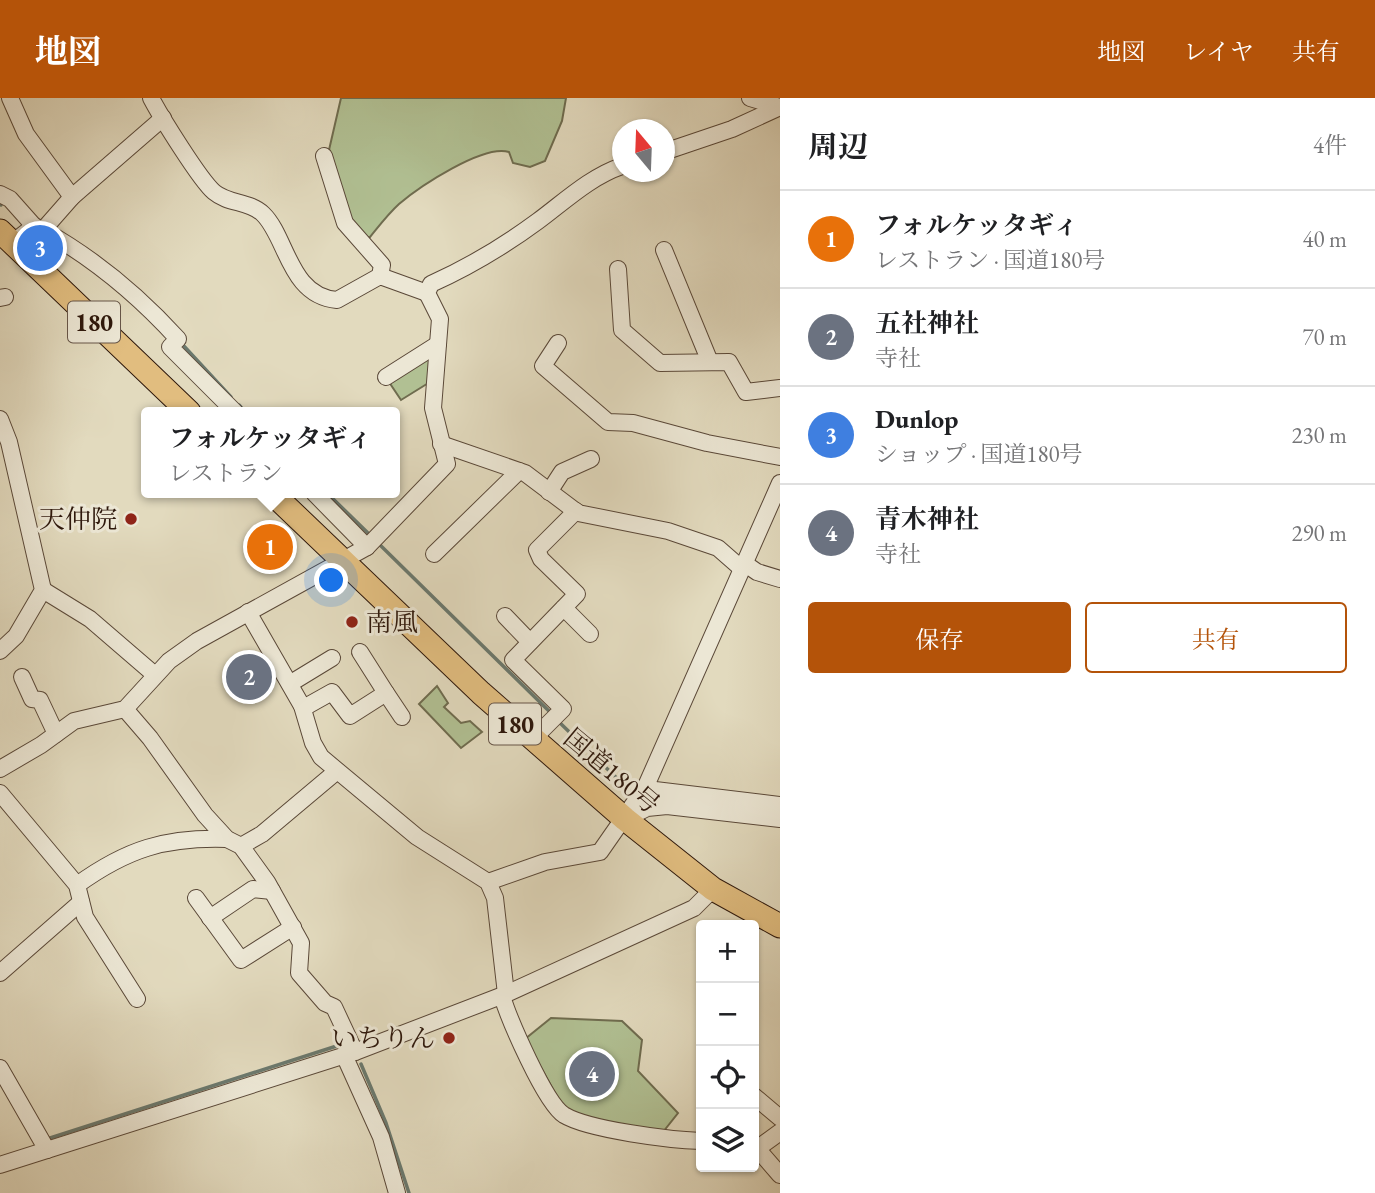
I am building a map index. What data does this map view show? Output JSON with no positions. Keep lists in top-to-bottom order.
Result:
{
  "streets": {
    "highway": ["180", "国道180号"]
  },
  "places": ["天仲院", "南風", "いちりん"],
  "north": "top",
  "page": {
    "header": "地図",
    "nav": ["地図", "レイヤ", "共有"],
    "heading": ["周辺", "4件"],
    "list": [
      {
        "mark": "1",
        "name": "フォルケッタギィ",
        "note": "レストラン · 国道180号",
        "value": "40 m"
      },
      {
        "mark": "2",
        "name": "五社神社",
        "note": "寺社",
        "value": "70 m"
      },
      {
        "mark": "3",
        "name": "Dunlop",
        "note": "ショップ · 国道180号",
        "value": "230 m"
      },
      {
        "mark": "4",
        "name": "青木神社",
        "note": "寺社",
        "value": "290 m"
      }
    ],
    "pins": [
      "3",
      "1",
      "2",
      "4"
    ],
    "popup": ["フォルケッタギィ", "レストラン"],
    "buttons": ["保存", "共有"],
    "map_buttons": ["+", "−"]
  }
}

## WHAT IS BEING ASKED
Reproduce each record from above exactly; pictures do not belong in the copy.

## RESPONSE TO THE EXERCISE
I am building a map index. What data does this map view show? Output JSON with no positions. Keep lists in top-to-bottom order.
Result:
{
  "streets": {
    "highway": ["180", "国道180号"]
  },
  "places": ["天仲院", "南風", "いちりん"],
  "north": "top",
  "page": {
    "header": "地図",
    "nav": ["地図", "レイヤ", "共有"],
    "heading": ["周辺", "4件"],
    "list": [
      {
        "mark": "1",
        "name": "フォルケッタギィ",
        "note": "レストラン · 国道180号",
        "value": "40 m"
      },
      {
        "mark": "2",
        "name": "五社神社",
        "note": "寺社",
        "value": "70 m"
      },
      {
        "mark": "3",
        "name": "Dunlop",
        "note": "ショップ · 国道180号",
        "value": "230 m"
      },
      {
        "mark": "4",
        "name": "青木神社",
        "note": "寺社",
        "value": "290 m"
      }
    ],
    "pins": [
      "3",
      "1",
      "2",
      "4"
    ],
    "popup": ["フォルケッタギィ", "レストラン"],
    "buttons": ["保存", "共有"],
    "map_buttons": ["+", "−"]
  }
}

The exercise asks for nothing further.